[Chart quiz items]
──────────
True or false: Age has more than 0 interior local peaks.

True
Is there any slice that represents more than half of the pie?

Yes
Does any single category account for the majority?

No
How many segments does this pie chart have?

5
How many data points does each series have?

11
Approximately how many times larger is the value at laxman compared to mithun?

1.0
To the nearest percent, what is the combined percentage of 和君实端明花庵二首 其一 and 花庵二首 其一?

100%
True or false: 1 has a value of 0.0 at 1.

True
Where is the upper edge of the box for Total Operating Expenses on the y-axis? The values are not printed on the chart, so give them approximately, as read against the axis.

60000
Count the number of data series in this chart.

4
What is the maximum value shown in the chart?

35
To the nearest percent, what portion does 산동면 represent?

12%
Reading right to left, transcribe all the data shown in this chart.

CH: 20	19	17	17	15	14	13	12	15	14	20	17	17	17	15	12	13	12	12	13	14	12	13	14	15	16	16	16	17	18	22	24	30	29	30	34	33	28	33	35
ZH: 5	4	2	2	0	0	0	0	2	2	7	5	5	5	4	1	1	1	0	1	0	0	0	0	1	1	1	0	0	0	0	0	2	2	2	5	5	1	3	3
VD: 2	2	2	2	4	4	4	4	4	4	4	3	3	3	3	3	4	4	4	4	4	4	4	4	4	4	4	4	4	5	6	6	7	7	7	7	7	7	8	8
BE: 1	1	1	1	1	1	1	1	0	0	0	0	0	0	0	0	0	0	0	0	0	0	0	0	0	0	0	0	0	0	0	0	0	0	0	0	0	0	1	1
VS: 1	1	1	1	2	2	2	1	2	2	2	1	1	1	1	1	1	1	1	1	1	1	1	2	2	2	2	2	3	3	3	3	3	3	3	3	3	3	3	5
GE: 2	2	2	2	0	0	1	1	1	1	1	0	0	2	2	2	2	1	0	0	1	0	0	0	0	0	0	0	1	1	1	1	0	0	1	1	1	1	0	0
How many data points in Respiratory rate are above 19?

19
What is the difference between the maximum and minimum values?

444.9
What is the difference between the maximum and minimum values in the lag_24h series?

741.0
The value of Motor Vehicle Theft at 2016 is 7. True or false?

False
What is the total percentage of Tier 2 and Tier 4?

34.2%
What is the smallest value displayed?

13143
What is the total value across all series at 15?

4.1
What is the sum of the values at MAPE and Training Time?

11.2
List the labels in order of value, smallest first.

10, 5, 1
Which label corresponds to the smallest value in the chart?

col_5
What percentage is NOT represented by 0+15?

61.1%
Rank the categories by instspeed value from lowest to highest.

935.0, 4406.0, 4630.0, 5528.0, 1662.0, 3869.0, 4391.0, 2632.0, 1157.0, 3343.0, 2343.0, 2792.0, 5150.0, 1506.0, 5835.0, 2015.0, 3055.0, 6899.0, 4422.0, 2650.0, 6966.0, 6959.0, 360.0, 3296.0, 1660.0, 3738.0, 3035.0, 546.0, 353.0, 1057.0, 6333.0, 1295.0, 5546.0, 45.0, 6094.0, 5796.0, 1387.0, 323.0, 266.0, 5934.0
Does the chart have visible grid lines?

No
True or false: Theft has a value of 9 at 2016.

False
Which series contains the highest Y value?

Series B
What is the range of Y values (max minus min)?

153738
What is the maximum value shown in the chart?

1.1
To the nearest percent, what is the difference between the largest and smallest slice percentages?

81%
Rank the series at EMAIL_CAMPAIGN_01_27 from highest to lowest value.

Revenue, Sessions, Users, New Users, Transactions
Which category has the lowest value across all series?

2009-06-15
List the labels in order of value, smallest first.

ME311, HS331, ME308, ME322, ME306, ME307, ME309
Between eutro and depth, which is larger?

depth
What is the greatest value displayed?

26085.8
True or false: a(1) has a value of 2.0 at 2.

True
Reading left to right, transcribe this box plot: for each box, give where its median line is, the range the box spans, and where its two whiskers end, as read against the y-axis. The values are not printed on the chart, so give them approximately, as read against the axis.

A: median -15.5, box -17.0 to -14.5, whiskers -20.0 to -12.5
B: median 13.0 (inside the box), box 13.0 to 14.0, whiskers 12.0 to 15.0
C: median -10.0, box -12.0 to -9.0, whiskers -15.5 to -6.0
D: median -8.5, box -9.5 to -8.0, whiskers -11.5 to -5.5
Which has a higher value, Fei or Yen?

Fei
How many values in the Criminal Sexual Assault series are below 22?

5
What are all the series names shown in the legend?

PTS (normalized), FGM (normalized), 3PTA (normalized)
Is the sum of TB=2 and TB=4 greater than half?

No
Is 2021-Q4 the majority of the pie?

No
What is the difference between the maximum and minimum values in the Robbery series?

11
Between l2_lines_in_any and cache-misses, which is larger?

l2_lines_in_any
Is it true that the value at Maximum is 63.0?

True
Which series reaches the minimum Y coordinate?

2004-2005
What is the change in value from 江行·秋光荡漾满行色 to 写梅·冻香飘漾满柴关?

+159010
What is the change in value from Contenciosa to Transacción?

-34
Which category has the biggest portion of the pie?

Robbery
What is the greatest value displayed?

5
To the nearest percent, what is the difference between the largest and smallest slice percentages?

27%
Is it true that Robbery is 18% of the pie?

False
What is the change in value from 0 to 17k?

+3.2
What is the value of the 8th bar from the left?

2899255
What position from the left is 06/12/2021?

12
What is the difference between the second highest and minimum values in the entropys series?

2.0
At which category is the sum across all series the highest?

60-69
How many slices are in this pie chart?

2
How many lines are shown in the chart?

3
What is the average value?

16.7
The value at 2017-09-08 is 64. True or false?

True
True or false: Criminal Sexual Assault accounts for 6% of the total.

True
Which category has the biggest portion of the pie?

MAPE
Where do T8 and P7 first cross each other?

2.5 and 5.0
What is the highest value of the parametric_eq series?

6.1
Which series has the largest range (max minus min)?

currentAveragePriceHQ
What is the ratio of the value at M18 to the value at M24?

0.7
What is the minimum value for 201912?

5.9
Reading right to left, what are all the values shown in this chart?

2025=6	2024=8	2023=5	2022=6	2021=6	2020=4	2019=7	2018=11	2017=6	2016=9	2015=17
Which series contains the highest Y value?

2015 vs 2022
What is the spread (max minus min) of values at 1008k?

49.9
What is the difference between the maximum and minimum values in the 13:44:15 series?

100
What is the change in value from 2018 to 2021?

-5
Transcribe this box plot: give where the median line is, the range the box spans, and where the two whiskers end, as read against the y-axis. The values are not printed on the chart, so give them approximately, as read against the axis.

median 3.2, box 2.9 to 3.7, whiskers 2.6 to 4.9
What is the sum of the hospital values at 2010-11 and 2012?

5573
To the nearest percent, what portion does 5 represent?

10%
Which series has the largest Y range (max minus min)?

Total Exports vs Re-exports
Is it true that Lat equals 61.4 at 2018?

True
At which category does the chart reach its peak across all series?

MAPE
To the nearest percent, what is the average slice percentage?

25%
──────────
» Task requirements
Give back the records unchanged, from their first line up to and including the line containing "Reading right to left, transcribe".

» Final answer
True or false: Age has more than 0 interior local peaks.

True
Is there any slice that represents more than half of the pie?

Yes
Does any single category account for the majority?

No
How many segments does this pie chart have?

5
How many data points does each series have?

11
Approximately how many times larger is the value at laxman compared to mithun?

1.0
To the nearest percent, what is the combined percentage of 和君实端明花庵二首 其一 and 花庵二首 其一?

100%
True or false: 1 has a value of 0.0 at 1.

True
Where is the upper edge of the box for Total Operating Expenses on the y-axis? The values are not printed on the chart, so give them approximately, as read against the axis.

60000
Count the number of data series in this chart.

4
What is the maximum value shown in the chart?

35
To the nearest percent, what portion does 산동면 represent?

12%
Reading right to left, transcribe all the data shown in this chart.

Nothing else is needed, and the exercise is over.